Other parameter is similar with enrichGO/enrichKEGG.
For example:
> require(DOSE)
> data(geneList)
>
> require(clusterProfiler)
>
> gsea.res =GSEA(geneList, minGSSize=1, pvalueCutoff=1, TERM2GENE=cancer2gene)
preparing geneSet collections…
[1] “calculating observed enrichment scores…”
[1] “calculating permutation scores…”
|===================================================================== | 98%
[1] “calculating p values…”
[1] “done…”
>
> head(summary(gsea.res))
ID
breast,lung,ovarian,pancreas,prostate,sarcoma breast,lung,ovarian,pancreas,prostate,sarcoma
liver liver
leukemia,breast leukemia,breast
ovarian ovarian
lymphoma,non-hodgkin lymphoma lymphoma,non-hodgkin lymphoma
lymphoma lymphoma
Description
breast,lung,ovarian,pancreas,prostate,sarcoma breast,lung,ovarian,pancreas,prostate,sarcoma
liver liver
leukemia,breast leukemia,breast
ovarian ovarian
lymphoma,non-hodgkin lymphoma lymphoma,non-hodgkin lymphoma
lymphoma lymphoma
setSize enrichmentScore pvalue
breast,lung,ovarian,pancreas,prostate,sarcoma 2 -0.9965348 0.000
liver 59 -0.4762949 0.001
leukemia,breast 2 0.9732172 0.004
ovarian 2 0.9473503 0.010
lymphoma,non-hodgkin lymphoma 12 0.6290415 0.014
lymphoma 119 0.3043574 0.017
p.adjust qvalues
breast,lung,ovarian,pancreas,prostate,sarcoma 0.00000000 0.00000000
liver 0.03100000 0.02684211
leukemia,breast 0.08266667 0.07157895
ovarian 0.15500000 0.13421053
lymphoma,non-hodgkin lymphoma 0.17222222 0.14912281
lymphoma 0.17222222 0.14912281
>
> gene = names(geneList)[abs(geneList) > 1]
> enrich.res = enricher(gene, minGSSize=1, pvalueCutoff=1, qvalueCutoff = 1, TERM2GENE=cancer2gene)
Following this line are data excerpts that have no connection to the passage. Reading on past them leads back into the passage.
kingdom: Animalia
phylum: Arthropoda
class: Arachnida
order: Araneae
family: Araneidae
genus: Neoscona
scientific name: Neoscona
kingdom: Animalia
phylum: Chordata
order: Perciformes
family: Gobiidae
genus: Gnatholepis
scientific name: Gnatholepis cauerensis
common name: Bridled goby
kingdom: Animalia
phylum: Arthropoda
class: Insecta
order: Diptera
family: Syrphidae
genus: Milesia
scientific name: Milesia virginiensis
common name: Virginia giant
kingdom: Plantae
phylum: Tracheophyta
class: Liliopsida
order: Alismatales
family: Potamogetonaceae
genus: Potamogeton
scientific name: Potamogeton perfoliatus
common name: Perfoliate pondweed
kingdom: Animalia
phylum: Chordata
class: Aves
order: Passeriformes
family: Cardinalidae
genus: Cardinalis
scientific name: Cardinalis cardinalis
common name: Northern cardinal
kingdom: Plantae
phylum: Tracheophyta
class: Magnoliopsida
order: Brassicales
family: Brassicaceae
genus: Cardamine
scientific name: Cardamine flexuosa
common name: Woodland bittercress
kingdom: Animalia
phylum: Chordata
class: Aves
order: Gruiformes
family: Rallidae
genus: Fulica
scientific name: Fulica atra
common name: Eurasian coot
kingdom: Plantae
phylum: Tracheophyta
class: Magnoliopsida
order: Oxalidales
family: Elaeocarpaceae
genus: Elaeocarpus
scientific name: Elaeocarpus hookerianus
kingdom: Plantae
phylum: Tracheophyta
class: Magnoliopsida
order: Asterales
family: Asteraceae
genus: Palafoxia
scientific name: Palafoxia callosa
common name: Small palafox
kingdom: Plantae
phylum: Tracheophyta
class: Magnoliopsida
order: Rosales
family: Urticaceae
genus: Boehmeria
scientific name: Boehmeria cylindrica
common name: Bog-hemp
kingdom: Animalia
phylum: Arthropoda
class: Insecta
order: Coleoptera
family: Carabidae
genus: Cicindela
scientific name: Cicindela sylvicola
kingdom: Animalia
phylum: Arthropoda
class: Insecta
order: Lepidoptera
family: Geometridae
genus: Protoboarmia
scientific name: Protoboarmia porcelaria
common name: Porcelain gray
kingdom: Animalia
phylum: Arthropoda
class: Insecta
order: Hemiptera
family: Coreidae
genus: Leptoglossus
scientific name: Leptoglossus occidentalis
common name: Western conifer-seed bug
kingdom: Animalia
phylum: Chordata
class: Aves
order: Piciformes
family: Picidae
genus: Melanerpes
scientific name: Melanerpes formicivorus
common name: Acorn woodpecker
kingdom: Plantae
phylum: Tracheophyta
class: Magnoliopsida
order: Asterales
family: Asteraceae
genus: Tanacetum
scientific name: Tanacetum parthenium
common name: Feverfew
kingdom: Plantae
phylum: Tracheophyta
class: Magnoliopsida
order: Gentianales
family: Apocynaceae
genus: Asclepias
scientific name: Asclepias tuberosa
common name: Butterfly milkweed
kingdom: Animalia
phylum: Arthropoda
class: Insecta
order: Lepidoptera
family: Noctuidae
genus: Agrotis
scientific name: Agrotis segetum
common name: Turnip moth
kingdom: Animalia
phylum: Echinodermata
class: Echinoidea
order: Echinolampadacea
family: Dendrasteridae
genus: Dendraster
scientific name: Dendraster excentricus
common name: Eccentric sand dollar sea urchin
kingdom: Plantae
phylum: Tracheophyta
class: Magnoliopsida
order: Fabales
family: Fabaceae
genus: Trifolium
> head(summary(enrich.res))
ID Description GeneRatio
liver liver liver 12/160
lipoma lipoma lipoma 2/160
gastric gastric gastric 5/160
bone cyst bone cyst bone cyst 2/160
cholangiocarcinoma cholangiocarcinoma cholangiocarcinoma 2/160
non-hodgkin lymphoma non-hodgkin lymphoma non-hodgkin lymphoma 3/160
BgRatio pvalue p.adjust qvalue
liver 79/1920 0.02738473 0.2624927 0.2302567
lipoma 4/1920 0.03701728 0.2624927 0.2302567
gastric 24/1920 0.04374878 0.2624927 0.2302567
bone cyst 5/1920 0.05835422 0.2625940 0.2303456
cholangiocarcinoma 6/1920 0.08282484 0.2981694 0.2615521
non-hodgkin lymphoma 18/1920 0.18465912 0.4928293 0.4323064
geneID
liver 727897/273/1657/4337/29994/4053/2550/4915/213/3572/80162/4857
lipoma 57007/10186
gastric 7272/1272/79633/5764/9723
bone cyst 1009/4958
cholangiocarcinoma 10403/3908
non-hodgkin lymphoma 7037/7832/4582
Count
liver 12
lipoma 2
gastric 5
bone cyst 2
cholangiocarcinoma 2
non-hodgkin lymphoma 3
These examples using GSEA and enricher with user input (NCG data here).
enrichNCG() and gseaAnalyzer(setType=”NCG”, …) will generate the same output.
You may notice that Description and ID columns are the same, since we did not provide TERM2NAME data.frame, and the Description is necessary for plotting (ID is supposed for computer and Description for human).
So, if there is no TERM2NAME annotation available, I just put the ID in Description column.
GSEA and enricher is only available in clusterProfiler.
I will keep all the functions in DOSE are all disease related.